Pronghorn Coroutine Framework
The Pronghorn Coroutine Framework is a Kotlin framework for development of high performance, IO-driven applications. It is opinionated about its threading model, and currently does not support blocking operations.
Note: Pronghorn is still considered early in development. As such, documentation is minimal and APIs may change. Pronghorn is actively being used by a private project, and so it will continue being developed. If you are interested it is recommended that you follow the project for updates. Documentation will be forthcoming when the API stabilizes.
Use Cases
This framework is best suited for IO-driven applications where high performance is critical. For instance, a web server.
Usage
Pronghorn is available via Maven Central. The current version is 0.2.1
.
Overview
Applications built with the framework consist of one or more services each running on a set of workers, typically one worker per thread. Shared data is minimized between workers allowing each worker's services to function without synchronization mechanisms.
Getting Started
The following is a simple Hello World example of a Pronghorn Coroutine Framework application.
class ExampleApplication(workerCount: Int): CoroutineApplication<ExampleWorker>() {
override val workers: Set<ExampleWorker> = (0 until workerCount).map { ExampleWorker() }.toSet()
}
Let's start by defining an ExampleApplication class that extends the CoroutineApplication abstract class. This generic class takes a type parameter declaring what type of worker this application will use. In addition, the number of workers to spawn, and a method that produces new workers must be defined.
class ExampleWorker : CoroutineWorker(){
override val initialServices = listOf(ExampleService(this))
}
Next, an ExampleWorker class worker extends the CoroutineWorker abstract class, and at a minimum must define a list of services to run.
class ExampleService(override val worker: CoroutineWorker) : IntervalService(Duration.ofSeconds(1)){
override fun process() {
println("${Date().toInstant()} : Hello World from worker ${worker.workerID}")
}
}
This ExampleService is an IntervalService, one of several available service types. This one runs its process() function on the requested interval.
fun main(args: Array<String>) {
val workerCount = Runtime.getRuntime().availableProcessors()
val app = ExampleApplication(workerCount)
app.start()
}
Finally, we'll instantiate the application, and start it.
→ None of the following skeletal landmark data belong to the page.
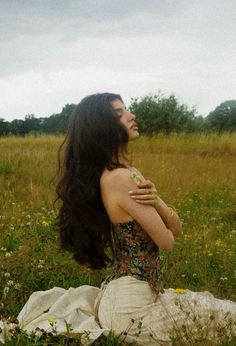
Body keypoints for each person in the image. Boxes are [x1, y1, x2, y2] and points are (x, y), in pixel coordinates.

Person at [0, 93, 236, 345]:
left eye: (127, 109)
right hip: (130, 310)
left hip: (135, 295)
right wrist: (159, 210)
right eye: (120, 113)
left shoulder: (125, 174)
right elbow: (166, 241)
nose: (131, 115)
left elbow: (176, 229)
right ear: (104, 126)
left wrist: (156, 201)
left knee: (225, 313)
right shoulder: (120, 179)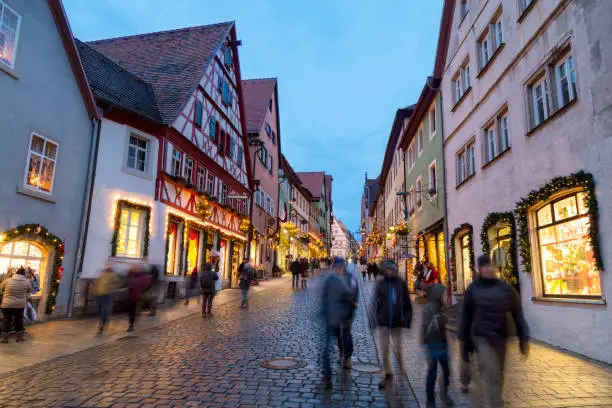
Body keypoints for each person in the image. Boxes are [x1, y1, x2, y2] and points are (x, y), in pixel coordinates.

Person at [459, 254, 529, 408]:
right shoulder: (473, 289)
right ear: (479, 269)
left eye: (491, 265)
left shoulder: (504, 288)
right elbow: (466, 316)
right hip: (481, 336)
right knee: (490, 373)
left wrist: (523, 338)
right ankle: (493, 404)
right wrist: (464, 343)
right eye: (485, 266)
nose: (489, 269)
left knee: (499, 374)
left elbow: (517, 313)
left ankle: (496, 399)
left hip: (499, 336)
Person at [320, 257, 359, 389]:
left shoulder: (351, 279)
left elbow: (354, 295)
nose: (338, 269)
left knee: (346, 334)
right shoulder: (331, 280)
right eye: (336, 267)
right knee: (335, 336)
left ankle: (347, 357)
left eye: (340, 266)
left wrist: (351, 308)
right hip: (332, 316)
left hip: (346, 313)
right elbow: (325, 296)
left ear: (343, 266)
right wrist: (324, 311)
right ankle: (340, 354)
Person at [374, 259, 412, 389]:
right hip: (384, 321)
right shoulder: (381, 284)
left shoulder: (401, 283)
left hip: (397, 321)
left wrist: (407, 319)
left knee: (398, 350)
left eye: (392, 270)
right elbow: (375, 302)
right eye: (388, 270)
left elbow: (407, 303)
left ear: (395, 270)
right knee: (384, 350)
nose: (390, 272)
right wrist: (375, 319)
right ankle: (388, 374)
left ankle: (401, 372)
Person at [421, 282, 454, 407]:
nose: (445, 297)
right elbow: (433, 325)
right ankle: (431, 399)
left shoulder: (436, 307)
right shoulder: (433, 308)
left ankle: (440, 395)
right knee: (435, 372)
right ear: (438, 295)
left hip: (439, 344)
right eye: (444, 295)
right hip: (434, 345)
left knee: (443, 371)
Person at [0, 267, 32, 343]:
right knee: (19, 320)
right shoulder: (26, 281)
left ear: (16, 273)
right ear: (24, 274)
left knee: (6, 320)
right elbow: (30, 290)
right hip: (19, 305)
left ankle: (4, 339)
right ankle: (19, 338)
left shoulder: (8, 280)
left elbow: (1, 288)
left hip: (7, 304)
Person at [91, 262, 122, 334]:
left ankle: (101, 326)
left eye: (110, 265)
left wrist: (111, 288)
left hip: (108, 295)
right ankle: (104, 322)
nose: (108, 266)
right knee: (102, 310)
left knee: (104, 310)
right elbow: (97, 282)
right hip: (99, 295)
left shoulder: (114, 274)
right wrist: (94, 289)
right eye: (107, 264)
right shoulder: (102, 273)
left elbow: (118, 284)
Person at [126, 266, 152, 332]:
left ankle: (131, 324)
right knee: (131, 310)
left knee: (132, 310)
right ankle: (131, 324)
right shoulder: (131, 276)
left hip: (136, 296)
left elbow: (147, 286)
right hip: (131, 295)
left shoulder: (142, 277)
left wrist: (142, 291)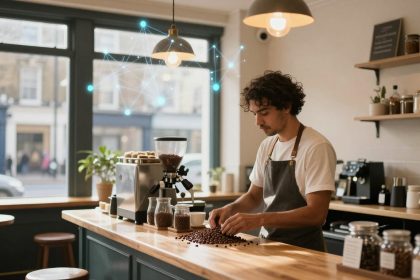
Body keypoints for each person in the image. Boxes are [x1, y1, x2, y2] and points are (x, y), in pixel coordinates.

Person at [209, 71, 336, 252]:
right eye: (254, 114)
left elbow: (316, 214)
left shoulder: (316, 146)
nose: (258, 122)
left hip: (305, 251)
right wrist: (231, 208)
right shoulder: (268, 145)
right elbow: (254, 196)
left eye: (264, 113)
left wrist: (260, 218)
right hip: (268, 245)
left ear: (286, 106)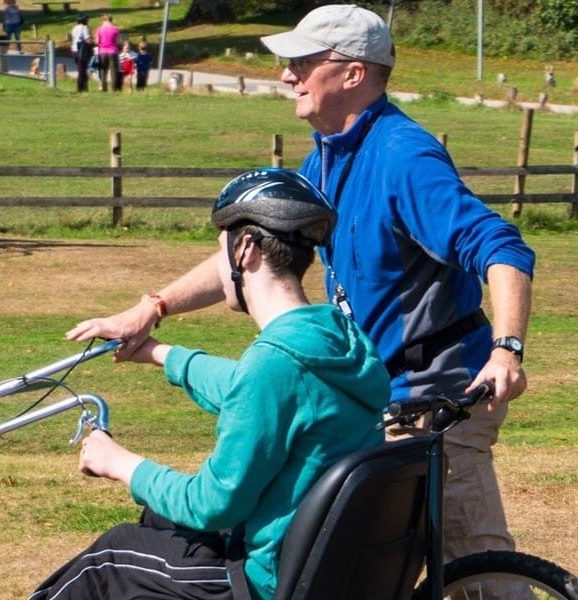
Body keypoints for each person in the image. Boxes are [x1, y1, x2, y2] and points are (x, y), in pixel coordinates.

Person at [67, 2, 536, 577]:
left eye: (302, 62)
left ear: (353, 73)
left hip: (438, 400)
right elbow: (247, 255)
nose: (286, 75)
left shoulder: (403, 158)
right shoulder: (325, 159)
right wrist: (152, 308)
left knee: (471, 566)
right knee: (356, 568)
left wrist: (507, 349)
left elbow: (501, 247)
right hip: (377, 397)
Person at [37, 168, 390, 600]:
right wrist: (158, 352)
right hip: (323, 565)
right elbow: (247, 389)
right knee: (159, 519)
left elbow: (213, 502)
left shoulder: (275, 363)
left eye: (218, 249)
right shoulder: (334, 337)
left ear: (245, 250)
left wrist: (120, 463)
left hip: (264, 579)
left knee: (109, 560)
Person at [93, 13, 120, 92]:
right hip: (113, 51)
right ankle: (114, 88)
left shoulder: (99, 29)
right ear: (111, 20)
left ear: (103, 20)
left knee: (103, 70)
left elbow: (97, 42)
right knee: (113, 70)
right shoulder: (115, 29)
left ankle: (104, 88)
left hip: (102, 52)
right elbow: (118, 41)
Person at [69, 14, 92, 93]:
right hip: (81, 50)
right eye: (87, 20)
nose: (88, 21)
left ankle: (85, 87)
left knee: (81, 69)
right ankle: (80, 88)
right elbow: (87, 39)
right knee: (82, 70)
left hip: (74, 50)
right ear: (84, 20)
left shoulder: (74, 28)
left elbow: (71, 38)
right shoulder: (84, 27)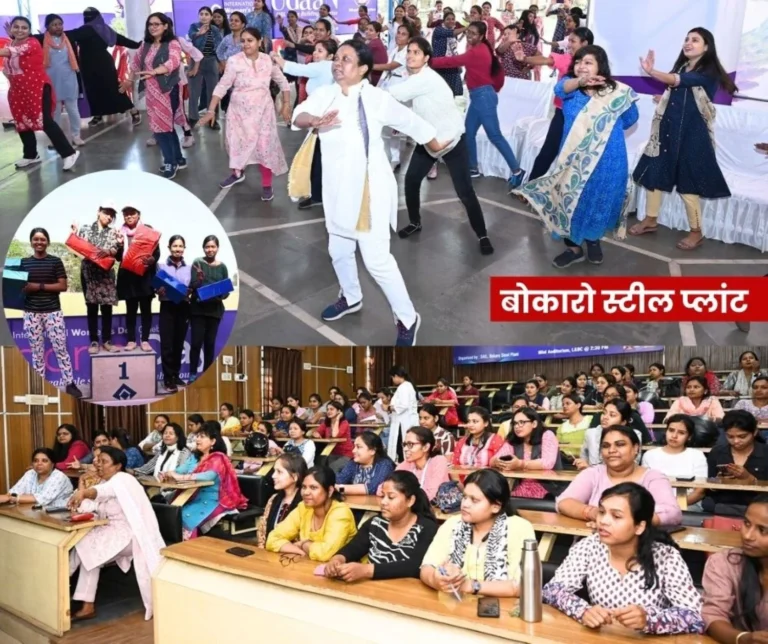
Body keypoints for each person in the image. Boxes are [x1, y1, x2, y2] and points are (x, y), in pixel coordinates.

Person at [292, 39, 449, 347]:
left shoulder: (376, 99)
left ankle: (407, 317)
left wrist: (436, 145)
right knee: (339, 249)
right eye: (337, 58)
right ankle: (351, 297)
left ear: (363, 68)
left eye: (346, 59)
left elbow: (412, 122)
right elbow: (299, 115)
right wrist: (313, 120)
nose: (338, 64)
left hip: (369, 190)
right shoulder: (326, 94)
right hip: (336, 188)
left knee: (376, 260)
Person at [515, 45, 639, 268]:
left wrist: (601, 132)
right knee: (570, 201)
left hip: (609, 160)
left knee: (597, 201)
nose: (582, 66)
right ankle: (573, 248)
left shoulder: (616, 92)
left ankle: (593, 240)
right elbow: (559, 89)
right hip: (574, 161)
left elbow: (630, 118)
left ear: (601, 66)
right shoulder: (570, 88)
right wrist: (581, 81)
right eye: (579, 62)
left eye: (588, 62)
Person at [544, 482, 705, 634]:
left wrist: (650, 620)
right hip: (602, 637)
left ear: (639, 526)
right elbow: (553, 589)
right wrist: (582, 610)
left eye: (616, 516)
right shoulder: (590, 546)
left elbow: (695, 615)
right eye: (601, 512)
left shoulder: (666, 557)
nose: (603, 521)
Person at [631, 28, 737, 250]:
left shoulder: (708, 72)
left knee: (689, 184)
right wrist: (664, 97)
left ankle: (696, 232)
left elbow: (678, 81)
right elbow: (678, 90)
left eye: (695, 40)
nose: (688, 43)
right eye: (687, 39)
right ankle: (650, 220)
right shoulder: (681, 66)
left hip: (692, 135)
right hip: (668, 130)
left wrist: (651, 71)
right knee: (655, 173)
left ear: (706, 47)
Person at [390, 38, 493, 255]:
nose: (410, 55)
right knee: (411, 180)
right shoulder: (416, 78)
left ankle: (482, 235)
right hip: (430, 141)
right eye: (409, 51)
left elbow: (394, 94)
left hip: (451, 140)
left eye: (416, 52)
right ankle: (415, 222)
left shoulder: (425, 78)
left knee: (465, 192)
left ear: (426, 58)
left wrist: (363, 89)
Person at [66, 446, 165, 621]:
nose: (98, 464)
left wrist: (85, 492)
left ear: (117, 465)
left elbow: (102, 492)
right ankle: (83, 601)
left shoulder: (124, 479)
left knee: (88, 548)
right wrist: (81, 489)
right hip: (111, 531)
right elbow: (91, 505)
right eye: (98, 461)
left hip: (131, 535)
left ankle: (63, 580)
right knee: (85, 546)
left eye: (104, 461)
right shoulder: (104, 481)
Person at [200, 27, 290, 200]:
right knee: (237, 144)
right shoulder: (234, 61)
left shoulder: (267, 60)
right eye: (243, 41)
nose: (246, 44)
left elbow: (283, 82)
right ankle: (237, 173)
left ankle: (267, 185)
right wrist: (211, 110)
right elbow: (223, 85)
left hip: (263, 112)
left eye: (250, 40)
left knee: (265, 147)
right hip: (239, 114)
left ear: (259, 42)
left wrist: (286, 104)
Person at [431, 22, 524, 187]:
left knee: (495, 136)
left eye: (473, 33)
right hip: (479, 97)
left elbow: (451, 61)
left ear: (481, 36)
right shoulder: (483, 48)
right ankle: (473, 168)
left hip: (483, 97)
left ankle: (517, 171)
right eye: (468, 32)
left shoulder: (476, 52)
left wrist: (428, 61)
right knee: (469, 133)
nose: (469, 35)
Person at [421, 468, 537, 597]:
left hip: (501, 606)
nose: (465, 504)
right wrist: (436, 580)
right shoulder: (452, 524)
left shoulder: (519, 528)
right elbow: (426, 567)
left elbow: (523, 585)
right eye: (464, 497)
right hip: (456, 604)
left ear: (496, 506)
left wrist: (471, 586)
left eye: (474, 500)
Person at [556, 425, 682, 526]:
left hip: (640, 546)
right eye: (606, 446)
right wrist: (594, 513)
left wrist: (621, 522)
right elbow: (564, 502)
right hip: (592, 543)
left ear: (636, 448)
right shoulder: (593, 473)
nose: (611, 450)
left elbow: (672, 513)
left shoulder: (653, 478)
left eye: (620, 444)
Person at [326, 470, 439, 581]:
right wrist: (337, 560)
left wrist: (366, 570)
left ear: (410, 501)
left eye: (391, 497)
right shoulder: (376, 523)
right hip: (374, 589)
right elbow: (352, 549)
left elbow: (414, 566)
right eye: (382, 496)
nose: (383, 502)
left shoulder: (426, 528)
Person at [515, 27, 594, 182]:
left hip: (584, 117)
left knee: (575, 155)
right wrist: (524, 59)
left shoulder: (595, 64)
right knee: (549, 151)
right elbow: (546, 60)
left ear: (585, 43)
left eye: (573, 41)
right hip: (562, 114)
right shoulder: (567, 59)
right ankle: (531, 186)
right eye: (569, 40)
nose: (569, 44)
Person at [0, 17, 79, 170]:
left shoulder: (32, 43)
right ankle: (31, 155)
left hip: (37, 89)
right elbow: (7, 67)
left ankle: (69, 153)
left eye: (24, 27)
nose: (20, 30)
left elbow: (8, 53)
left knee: (46, 122)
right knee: (21, 122)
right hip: (18, 91)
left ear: (29, 31)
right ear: (11, 29)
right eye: (16, 27)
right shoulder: (10, 43)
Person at [20, 228, 82, 398]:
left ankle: (70, 384)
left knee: (61, 349)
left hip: (53, 312)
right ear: (31, 242)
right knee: (37, 352)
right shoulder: (23, 263)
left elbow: (62, 286)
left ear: (47, 242)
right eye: (35, 239)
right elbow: (18, 287)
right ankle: (38, 386)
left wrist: (37, 286)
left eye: (42, 239)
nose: (39, 242)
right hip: (31, 313)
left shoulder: (55, 261)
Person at [122, 13, 185, 179]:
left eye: (157, 24)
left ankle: (170, 162)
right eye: (150, 24)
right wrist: (129, 80)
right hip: (152, 92)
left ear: (165, 26)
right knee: (165, 127)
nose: (153, 27)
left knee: (162, 128)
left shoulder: (172, 44)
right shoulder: (146, 45)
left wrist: (155, 71)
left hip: (167, 90)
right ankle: (178, 159)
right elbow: (135, 64)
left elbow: (173, 62)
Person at [163, 421, 247, 539]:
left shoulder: (218, 457)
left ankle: (190, 547)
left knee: (185, 517)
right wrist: (168, 474)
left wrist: (181, 477)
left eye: (202, 437)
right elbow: (180, 470)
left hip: (214, 500)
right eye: (197, 436)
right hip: (192, 496)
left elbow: (209, 476)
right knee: (173, 513)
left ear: (212, 441)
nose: (198, 439)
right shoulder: (195, 456)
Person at [702, 494, 768, 642]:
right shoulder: (724, 563)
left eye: (763, 530)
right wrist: (743, 639)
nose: (748, 536)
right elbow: (713, 615)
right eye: (747, 523)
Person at [66, 7, 141, 127]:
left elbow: (69, 35)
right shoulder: (100, 29)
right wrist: (137, 45)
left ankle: (133, 111)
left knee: (111, 88)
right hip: (91, 66)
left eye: (89, 16)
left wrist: (139, 45)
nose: (87, 18)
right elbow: (121, 39)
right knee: (93, 91)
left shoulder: (90, 30)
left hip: (101, 65)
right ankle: (98, 115)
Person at [266, 465, 357, 561]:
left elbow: (325, 553)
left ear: (330, 491)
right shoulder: (303, 508)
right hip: (309, 565)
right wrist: (299, 551)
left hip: (343, 568)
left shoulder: (341, 513)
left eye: (313, 487)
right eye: (304, 487)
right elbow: (272, 539)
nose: (306, 492)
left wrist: (303, 544)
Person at [75, 204, 122, 355]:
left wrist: (113, 248)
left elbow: (118, 254)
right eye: (106, 213)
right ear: (98, 212)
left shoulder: (114, 232)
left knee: (107, 308)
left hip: (106, 274)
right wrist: (74, 235)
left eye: (112, 215)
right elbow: (77, 252)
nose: (109, 217)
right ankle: (94, 341)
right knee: (91, 307)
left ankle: (107, 341)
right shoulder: (85, 229)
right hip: (89, 273)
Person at [115, 206, 160, 352]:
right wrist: (119, 245)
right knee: (131, 311)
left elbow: (156, 252)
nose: (129, 216)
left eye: (132, 213)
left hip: (145, 277)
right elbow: (118, 257)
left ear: (138, 215)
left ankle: (145, 340)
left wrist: (152, 259)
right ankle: (131, 340)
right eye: (126, 214)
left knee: (146, 310)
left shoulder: (147, 229)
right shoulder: (119, 233)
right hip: (128, 278)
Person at [705, 410, 768, 515]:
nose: (736, 441)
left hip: (759, 510)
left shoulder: (765, 453)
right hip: (721, 506)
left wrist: (750, 479)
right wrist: (717, 481)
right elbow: (707, 487)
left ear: (755, 432)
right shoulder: (717, 452)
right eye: (730, 437)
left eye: (742, 436)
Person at [491, 408, 562, 498]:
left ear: (534, 424)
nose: (517, 426)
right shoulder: (513, 440)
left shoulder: (547, 435)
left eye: (522, 422)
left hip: (547, 488)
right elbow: (492, 460)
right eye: (515, 423)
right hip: (518, 488)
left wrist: (520, 464)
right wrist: (497, 462)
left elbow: (547, 463)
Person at [642, 414, 708, 511]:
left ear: (689, 437)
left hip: (687, 506)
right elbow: (645, 488)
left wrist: (674, 506)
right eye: (671, 430)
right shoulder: (650, 455)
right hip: (655, 506)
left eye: (681, 433)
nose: (674, 436)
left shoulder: (697, 456)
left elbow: (700, 491)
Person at [188, 235, 230, 384]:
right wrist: (199, 280)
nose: (210, 249)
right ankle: (192, 374)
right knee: (196, 343)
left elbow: (226, 290)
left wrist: (221, 295)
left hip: (215, 311)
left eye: (213, 246)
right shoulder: (197, 263)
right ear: (203, 248)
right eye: (207, 247)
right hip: (198, 310)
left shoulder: (223, 267)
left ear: (217, 248)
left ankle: (207, 374)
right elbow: (193, 285)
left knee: (210, 344)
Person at [39, 14, 83, 146]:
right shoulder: (42, 40)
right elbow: (27, 38)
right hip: (51, 80)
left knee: (73, 109)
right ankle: (56, 139)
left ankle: (76, 136)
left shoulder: (69, 38)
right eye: (54, 24)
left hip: (69, 78)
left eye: (60, 24)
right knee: (55, 111)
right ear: (47, 27)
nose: (58, 27)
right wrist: (12, 36)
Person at [156, 234, 191, 392]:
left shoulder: (190, 268)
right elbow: (156, 286)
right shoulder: (161, 266)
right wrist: (159, 290)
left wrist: (191, 289)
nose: (178, 249)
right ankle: (168, 378)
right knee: (167, 345)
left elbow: (191, 287)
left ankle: (176, 375)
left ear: (184, 248)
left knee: (178, 344)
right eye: (175, 246)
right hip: (167, 306)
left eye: (180, 246)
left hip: (183, 307)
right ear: (169, 248)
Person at [385, 426, 451, 501]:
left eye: (410, 444)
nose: (405, 449)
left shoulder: (439, 461)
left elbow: (431, 494)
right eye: (404, 444)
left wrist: (400, 496)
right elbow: (383, 488)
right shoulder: (407, 464)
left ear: (426, 447)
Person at [257, 452, 308, 547]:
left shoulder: (305, 503)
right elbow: (262, 531)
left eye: (279, 472)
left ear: (295, 477)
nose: (273, 476)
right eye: (274, 471)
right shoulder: (274, 499)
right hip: (270, 550)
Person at [187, 7, 223, 129]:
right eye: (201, 14)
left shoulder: (215, 30)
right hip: (196, 61)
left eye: (207, 14)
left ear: (211, 17)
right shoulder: (194, 26)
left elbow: (219, 47)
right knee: (194, 91)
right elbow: (191, 37)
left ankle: (212, 119)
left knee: (213, 92)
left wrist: (220, 62)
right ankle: (193, 118)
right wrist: (199, 34)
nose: (203, 16)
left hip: (211, 61)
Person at [0, 448, 73, 509]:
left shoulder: (59, 477)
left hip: (59, 514)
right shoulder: (30, 473)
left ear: (52, 464)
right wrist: (8, 496)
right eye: (36, 461)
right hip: (34, 511)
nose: (39, 463)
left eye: (44, 461)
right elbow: (14, 491)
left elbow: (42, 499)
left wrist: (11, 498)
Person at [134, 424, 191, 501]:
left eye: (171, 433)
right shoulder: (161, 451)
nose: (167, 435)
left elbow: (181, 473)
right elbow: (147, 468)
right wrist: (133, 472)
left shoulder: (184, 452)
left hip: (174, 490)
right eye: (165, 433)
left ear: (178, 437)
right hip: (158, 487)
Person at [335, 431, 395, 496]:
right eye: (354, 447)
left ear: (372, 451)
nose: (353, 451)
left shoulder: (384, 465)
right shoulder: (353, 463)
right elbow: (339, 481)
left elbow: (372, 488)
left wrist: (339, 488)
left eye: (358, 447)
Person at [387, 365, 420, 460]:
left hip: (404, 421)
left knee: (402, 447)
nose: (392, 380)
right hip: (404, 421)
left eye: (392, 377)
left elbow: (404, 405)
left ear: (396, 376)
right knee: (402, 446)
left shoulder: (404, 387)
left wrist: (391, 407)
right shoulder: (406, 386)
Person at [310, 401, 353, 472]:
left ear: (339, 411)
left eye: (331, 409)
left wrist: (337, 419)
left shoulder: (344, 423)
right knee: (321, 464)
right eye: (327, 409)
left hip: (346, 454)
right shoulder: (326, 423)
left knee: (333, 467)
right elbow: (317, 431)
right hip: (332, 453)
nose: (329, 411)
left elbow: (334, 435)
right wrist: (316, 434)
Since the workerCount here is defined by the number of available processors, on a dual core machine this would produce output similar to : v
2017-09-14T02:41:47.734Z : Hello World from worker 1
2017-09-14T02:41:47.734Z : Hello World from worker 2
...
2017-09-14T02:41:48.734Z : Hello World from worker 2
2017-09-14T02:41:48.734Z : Hello World from worker 1
...
2017-09-14T02:41:49.734Z : Hello World from worker 2
2017-09-14T02:41:49.734Z : Hello World from worker 1
Releases
This section will be populated in the future.
ServiceTypes
This section will be populated in the future.
License
Copyright 2017 Pronghorn Technology LLC
Licensed under the Apache License, Version 2.0 (the "License"); you may not use this file except in compliance with the License. You may obtain a copy of the License at
http://www.apache.org/licenses/LICENSE-2.0
Unless required by applicable law or agreed to in writing, software distributed under the License is distributed on an "AS IS" BASIS, WITHOUT WARRANTIES OR CONDITIONS OF ANY KIND, either express or implied. See the License for the specific language governing permissions and limitations under the License.